Diese Gefahr sieht auch Martin Kaiser, Klimaexperte bei Greenpeace. Zwar seien die Schwellenländer im Recht, wenn sie darauf hinwiesen, dass die Industrieländer ihrer historischen Verantwortung gerecht werden sollten. Es sei aber auch wichtig, die Frage der historischen Verantwortung nicht als Mittel zu nutzen, um die Verhandlungen aufzuhalten. "Brasilien ist das Land, das hier bei den Verhandlungen besonders negativ auffällt als eines, dass Verhandlungen vertagen und verzögern will, wohl auch wegen der Präsidentschaftswahl nächstes Jahr."

Martin Kaiser, Leiter Internationale Klimapolitik Greenpeace Foto: DW/Anne Allmeling November 2012
Befürchtet, dass die Verhandlungen unnötig aufgehalten werden: Martin KaiserBild: DW/A. Allmeling

Rückschlag durch Japan

Ohnehin war die erste Woche der Klimaverhandlungen reicher an Rückschlägen als an Fortschritten. Obwohl die Länder eigentlich Zahlen präsentieren sollten, um wieviel sie ihre Treibhausgas-Emissionen bereits vor dem Inkrafttreten des globalen Abkommens im Jahr 2020 reduzieren wollen, gab Japan am Freitag zu Protokoll, es werde sein bislang angstrebtes Ziel aufgeben.
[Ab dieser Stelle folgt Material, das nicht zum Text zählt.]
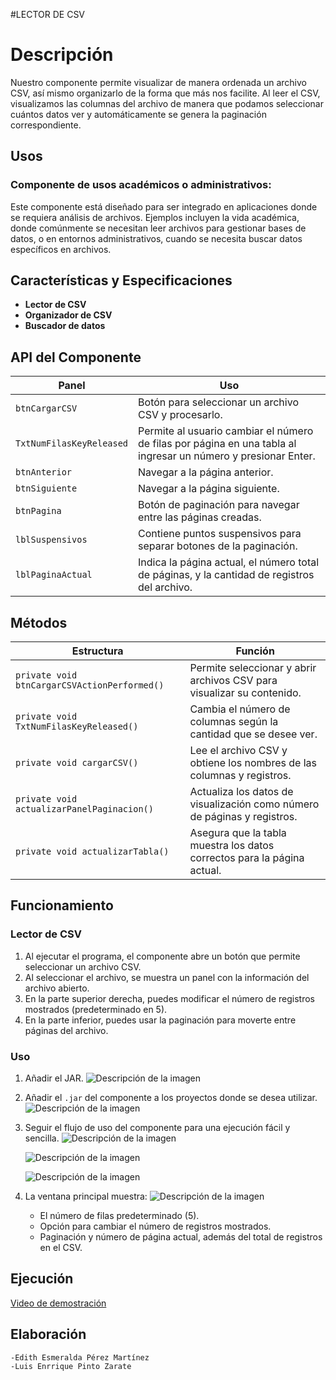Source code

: #LECTOR DE CSV

# Descripción

Nuestro componente permite visualizar de manera ordenada un archivo CSV, así mismo organizarlo de la forma que más nos facilite. Al leer el CSV, visualizamos las columnas del archivo de manera que podamos seleccionar cuántos datos ver y automáticamente se genera la paginación correspondiente.

## Usos

### Componente de usos académicos o administrativos:
Este componente está diseñado para ser integrado en aplicaciones donde se requiera análisis de archivos. Ejemplos incluyen la vida académica, donde comúnmente se necesitan leer archivos para gestionar bases de datos, o en entornos administrativos, cuando se necesita buscar datos específicos en archivos.

## Características y Especificaciones

- **Lector de CSV**
- **Organizador de CSV**
- **Buscador de datos**

## API del Componente

| Panel           | Uso                                                                                              |
|-----------------|--------------------------------------------------------------------------------------------------|
| `btnCargarCSV`  | Botón para seleccionar un archivo CSV y procesarlo.                                              |
| `TxtNumFilasKeyReleased` | Permite al usuario cambiar el número de filas por página en una tabla al ingresar un número y presionar Enter. |
| `btnAnterior`   | Navegar a la página anterior.                                                                    |
| `btnSiguiente`  | Navegar a la página siguiente.                                                                   |
| `btnPagina`     | Botón de paginación para navegar entre las páginas creadas.                                      |
| `lblSuspensivos`| Contiene puntos suspensivos para separar botones de la paginación.                               |
| `lblPaginaActual` | Indica la página actual, el número total de páginas, y la cantidad de registros del archivo.   |

## Métodos

| Estructura                            | Función                                                                                       |
|---------------------------------------|-----------------------------------------------------------------------------------------------|
| `private void btnCargarCSVActionPerformed()` | Permite seleccionar y abrir archivos CSV para visualizar su contenido.               |
| `private void TxtNumFilasKeyReleased()` | Cambia el número de columnas según la cantidad que se desee ver.                        |
| `private void cargarCSV()`            | Lee el archivo CSV y obtiene los nombres de las columnas y registros.                        |
| `private void actualizarPanelPaginacion()` | Actualiza los datos de visualización como número de páginas y registros.             |
| `private void actualizarTabla()`      | Asegura que la tabla muestra los datos correctos para la página actual.                     |

## Funcionamiento

### Lector de CSV

1. Al ejecutar el programa, el componente abre un botón que permite seleccionar un archivo CSV.
2. Al seleccionar el archivo, se muestra un panel con la información del archivo abierto.
3. En la parte superior derecha, puedes modificar el número de registros mostrados (predeterminado en 5).
4. En la parte inferior, puedes usar la paginación para moverte entre páginas del archivo.

### Uso
1. Añadir el JAR.
   ![Descripción de la imagen](https://github.com/Esme23-78/Componente/raw/main/src/Componente_CSV/Imagenes_Readme/1.png)
2. Añadir el `.jar` del componente a los proyectos donde se desea utilizar.
   ![Descripción de la imagen](https://github.com/Esme23-78/Componente/raw/main/src/Componente_CSV/Imagenes_Readme/2.png)
3. Seguir el flujo de uso del componente para una ejecución fácil y sencilla.
   ![Descripción de la imagen](https://github.com/Esme23-78/Componente/raw/main/src/Componente_CSV/Imagenes_Readme/3.png)
   
   ![Descripción de la imagen](https://github.com/Esme23-78/Componente/raw/main/src/Componente_CSV/Imagenes_Readme/3_1.png)
   
   ![Descripción de la imagen](https://github.com/Esme23-78/Componente/raw/main/src/Componente_CSV/Imagenes_Readme/4.png)
5. La ventana principal muestra:
   ![Descripción de la imagen](https://github.com/Esme23-78/Componente/raw/main/src/Componente_CSV/Imagenes_Readme/5.png)
   - El número de filas predeterminado (5).
   - Opción para cambiar el número de registros mostrados.
   - Paginación y número de página actual, además del total de registros en el CSV.

## Ejecución

[Video de demostración](https://youtu.be/piVn5WejqQk)


## Elaboración
	-Edith Esmeralda Pérez Martínez
 	-Luis Enrrique Pinto Zarate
Anstatt die Emissionen bis 2020 um 25 Prozent im Vergleich zu 1990 zu senken, möchte es die Emissionen nun um rund drei Prozent steigen lassen. Seit dem atomaren "Vorfall" in Fukushima im März 2011 würde keiner der 50 Reaktoren Japans mehr Strom liefern, erklärte der japanische Chef-Unterhändler Hiroshi Minami mit einem entschuldigenden Unterton. Bei der Berechnung der Klima-Ziele sei die Regierung aber davon ausgegangen, dass 40 Prozent des Energiebedarfs des Landes mit Atomenergie gedeckt werden würden. Nun müsse man aber davon ausgehen, dass die Atomkraftwerke vorerst gar keine Energie liefern würden. Das bedeutet, dass stattdessen Strom aus fossilen Energieträgern gewonnen werden muss.

Die Europäische Union zeigte sich enttäuscht von diesem Schritt. Christiana Figueres vom UN-Klimasekretariat äußerte Bedauern. Für Martin Kaiser von Greenpeace ist Japans Schritt allerdings mehr als nur "bedauerlich": "Mit der Ankündigung Japans, eigene Ziele bis 2020 nach unten zu korrigieren, ist an Länder wie China und Indien ein fatales Signal gegeben worden", sagt er. "Und das sind Länder, die wir in einem zukünftigen Klimaschutz-Abkommen dringend brauchen."